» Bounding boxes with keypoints
•••••

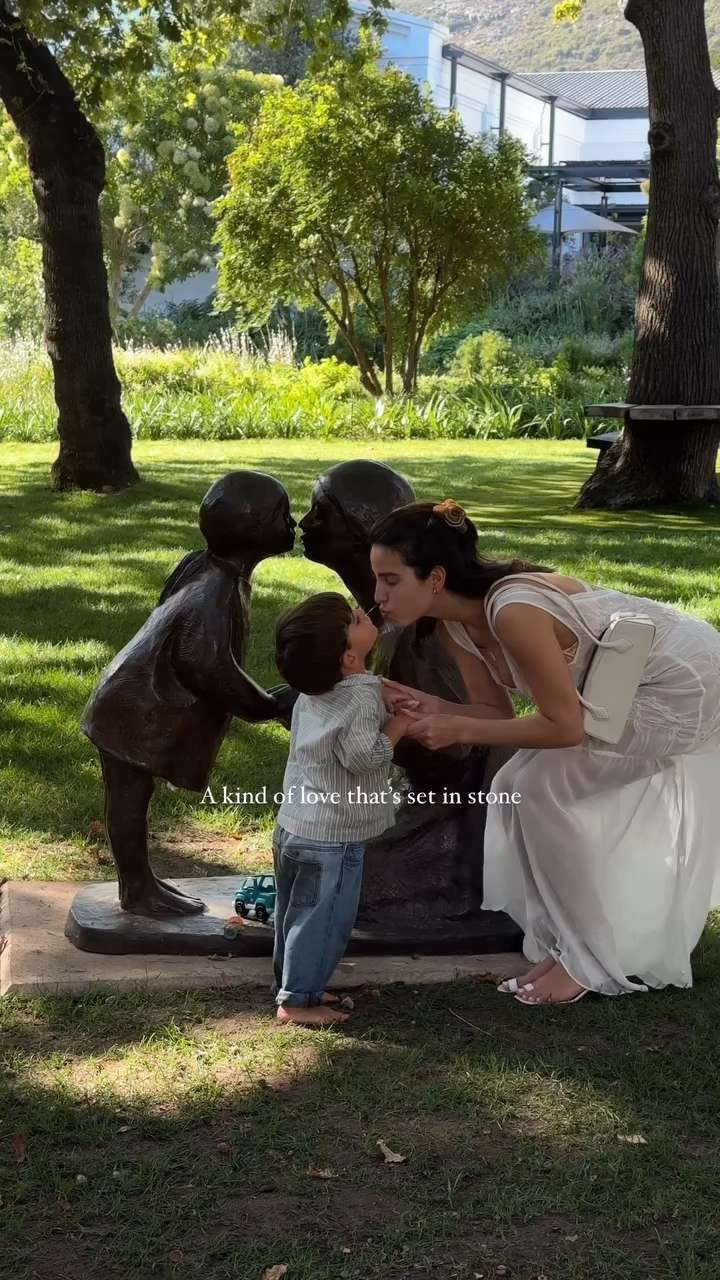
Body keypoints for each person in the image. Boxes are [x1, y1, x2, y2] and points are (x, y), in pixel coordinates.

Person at [372, 498, 720, 1006]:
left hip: (683, 685)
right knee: (514, 785)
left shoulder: (512, 611)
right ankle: (566, 947)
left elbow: (563, 726)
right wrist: (436, 707)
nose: (378, 595)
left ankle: (588, 962)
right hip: (611, 700)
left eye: (391, 579)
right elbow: (494, 714)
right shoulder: (456, 623)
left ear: (437, 578)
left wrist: (453, 728)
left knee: (537, 788)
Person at [81, 471, 295, 917]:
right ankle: (137, 889)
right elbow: (209, 666)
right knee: (128, 799)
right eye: (283, 515)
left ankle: (138, 883)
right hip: (130, 709)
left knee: (129, 799)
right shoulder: (214, 590)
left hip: (129, 700)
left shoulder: (211, 568)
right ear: (254, 530)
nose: (293, 523)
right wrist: (267, 707)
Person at [272, 592, 410, 1026]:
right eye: (354, 616)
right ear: (350, 656)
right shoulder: (362, 696)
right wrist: (400, 724)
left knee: (293, 913)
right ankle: (296, 1003)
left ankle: (298, 986)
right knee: (323, 917)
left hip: (295, 825)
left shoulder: (312, 691)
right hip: (330, 836)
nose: (363, 612)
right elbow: (363, 757)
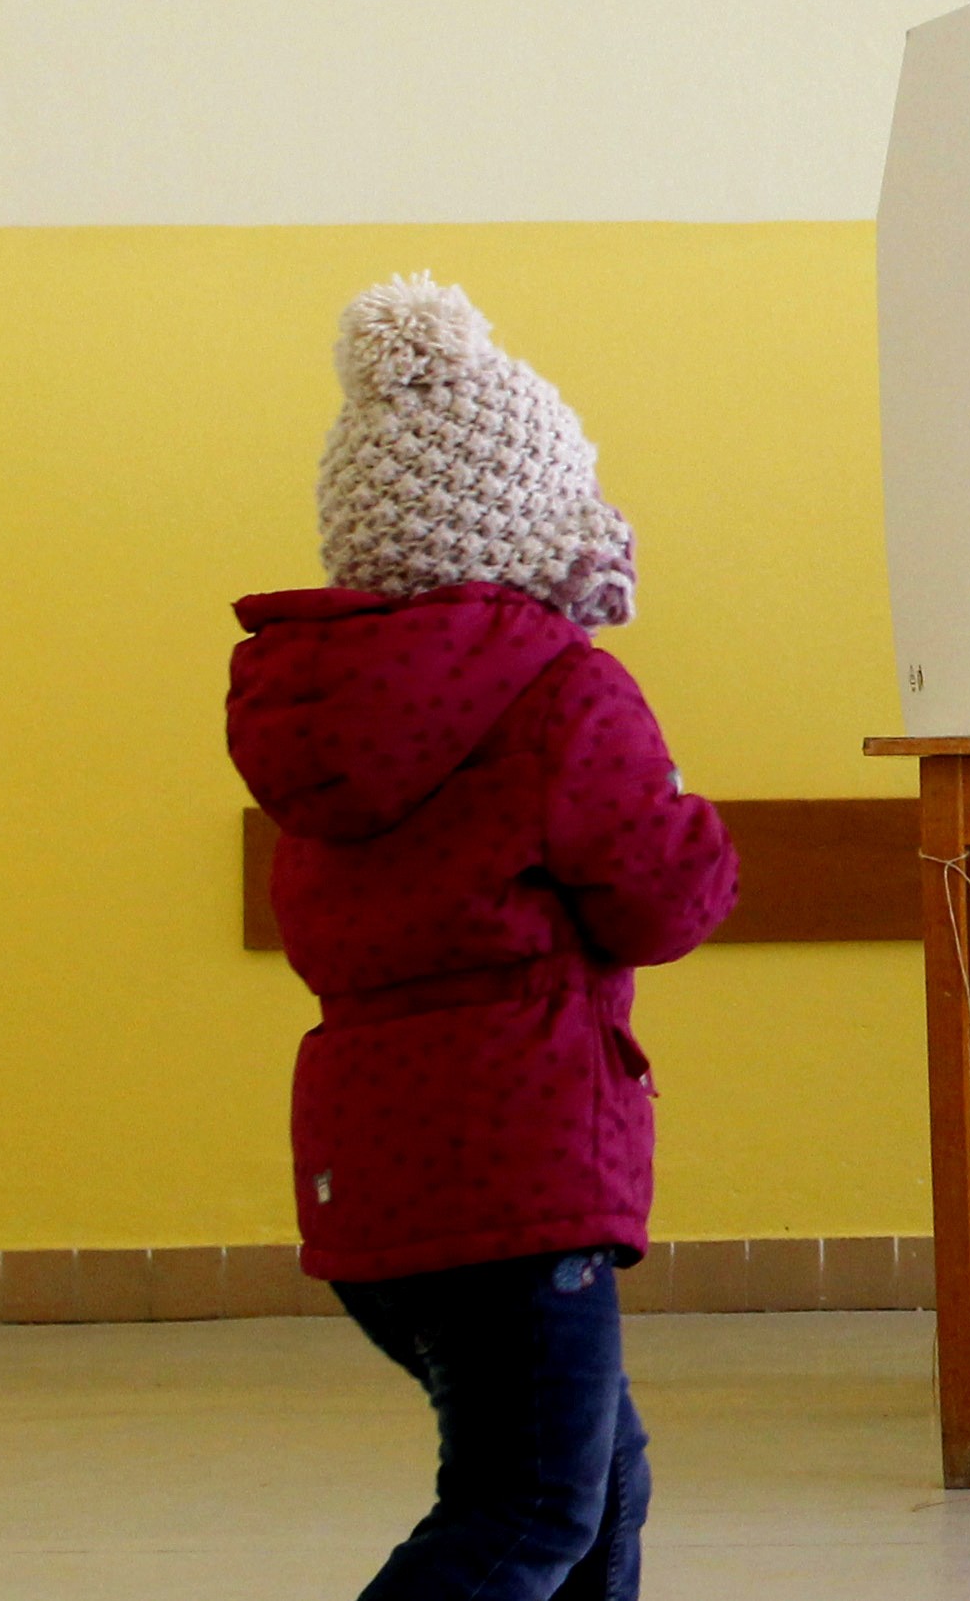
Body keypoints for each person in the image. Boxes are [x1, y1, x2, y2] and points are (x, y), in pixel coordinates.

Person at [229, 274, 739, 1601]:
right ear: (533, 525)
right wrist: (693, 820)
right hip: (519, 1165)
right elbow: (662, 899)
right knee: (524, 1512)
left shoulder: (328, 708)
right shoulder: (563, 691)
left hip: (369, 1170)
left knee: (594, 1479)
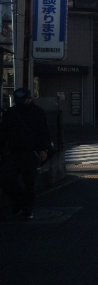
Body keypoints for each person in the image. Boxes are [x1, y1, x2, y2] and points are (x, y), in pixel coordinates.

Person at [0, 88, 53, 220]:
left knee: (29, 182)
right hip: (13, 152)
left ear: (29, 99)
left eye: (22, 100)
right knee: (7, 180)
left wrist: (43, 150)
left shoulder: (37, 113)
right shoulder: (10, 113)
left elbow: (44, 132)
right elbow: (3, 133)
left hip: (31, 152)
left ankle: (27, 209)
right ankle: (21, 201)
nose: (20, 103)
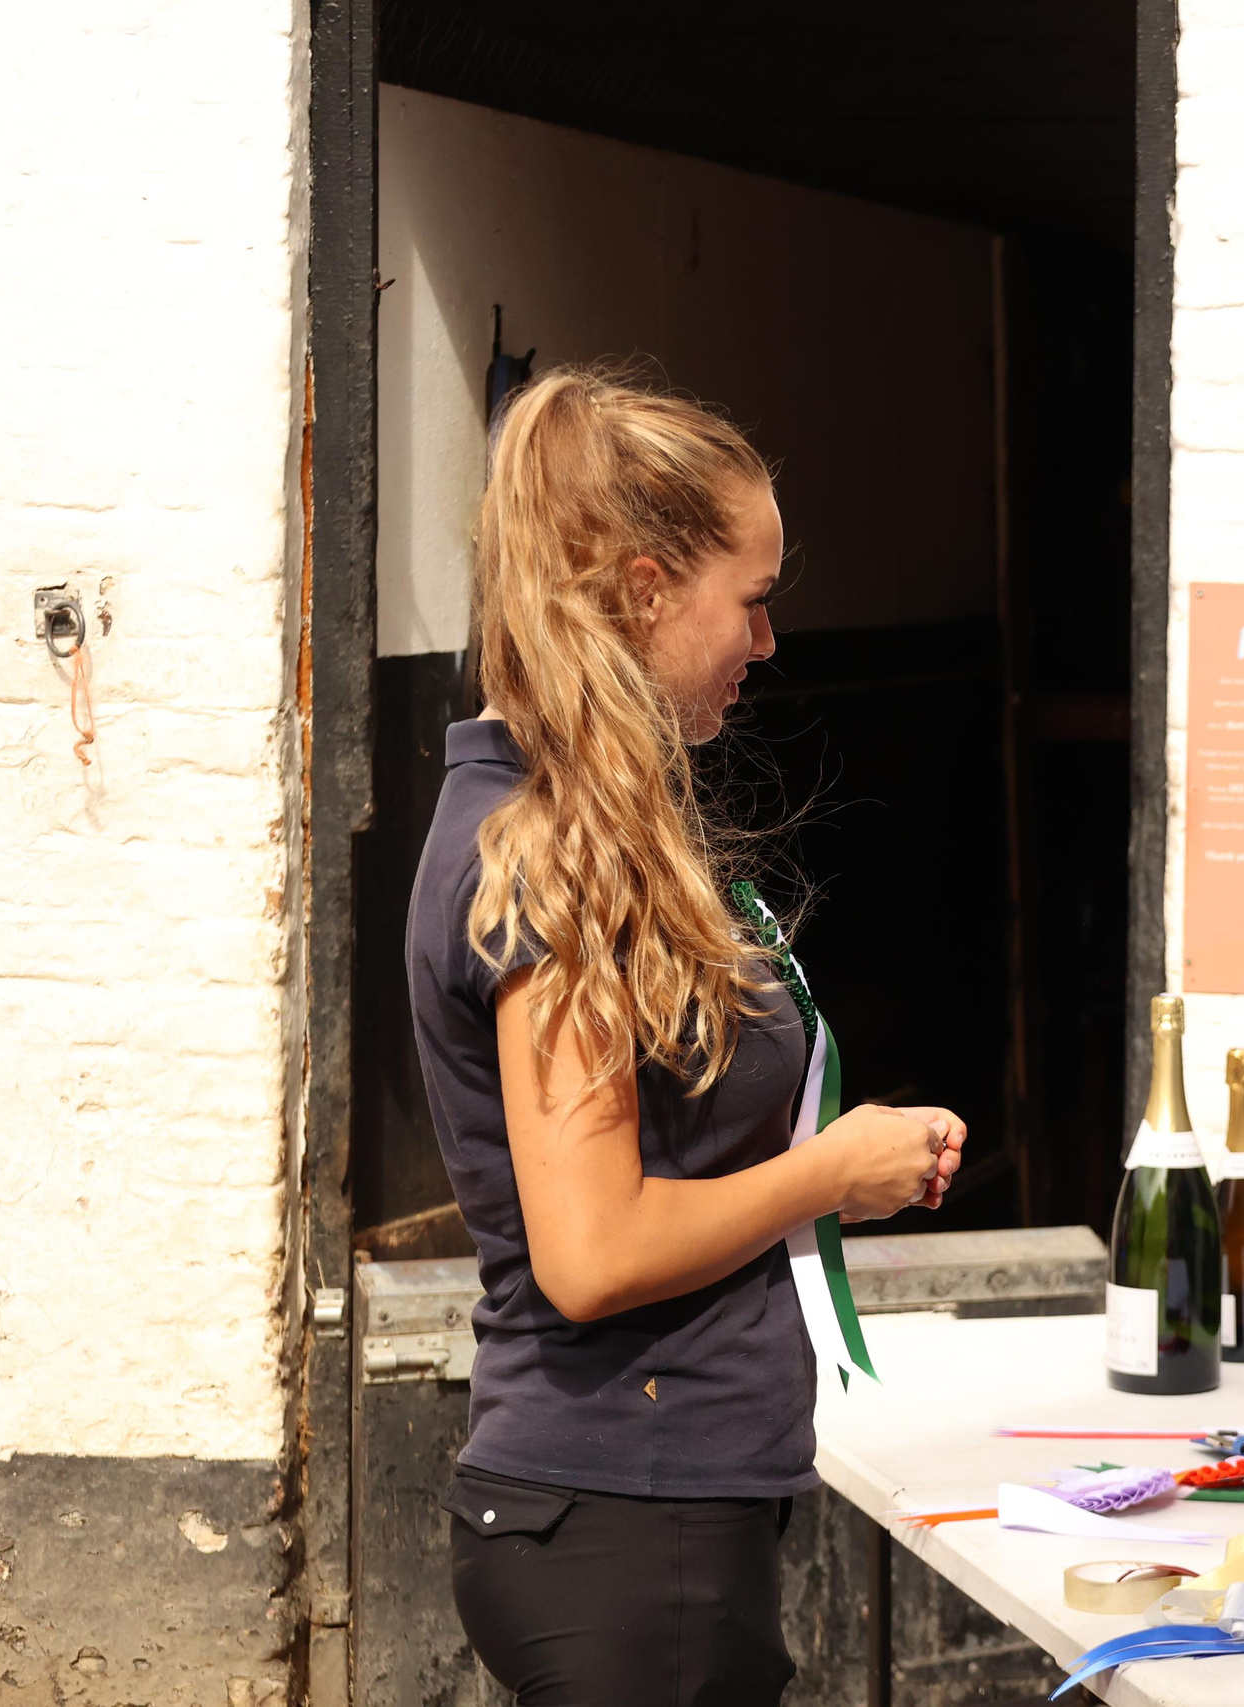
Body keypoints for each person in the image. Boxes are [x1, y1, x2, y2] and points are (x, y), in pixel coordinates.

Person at [406, 367, 967, 1704]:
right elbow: (592, 1252)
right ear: (650, 589)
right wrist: (833, 1171)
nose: (768, 641)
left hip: (648, 1509)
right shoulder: (550, 852)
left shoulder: (585, 822)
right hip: (622, 1517)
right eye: (754, 599)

•••••

» What you need to do
Word for word, copy the lines from the one with "left hip: (31, 152)" through the end of the entries above, and do not include any picture.

» Expected answer
left hip: (31, 152)
left ankle: (27, 209)
right ankle: (21, 201)
nose: (20, 103)
Body keypoints for each person in the image. Boxes are [x1, y1, x2, y2] and points are (x, y), in pixel coordinates.

Person at [406, 367, 967, 1704]:
right elbow: (592, 1252)
right ear: (650, 589)
right wrist: (833, 1171)
nose: (768, 641)
left hip: (648, 1509)
right shoulder: (550, 852)
left shoulder: (585, 822)
right hip: (622, 1517)
right eye: (754, 599)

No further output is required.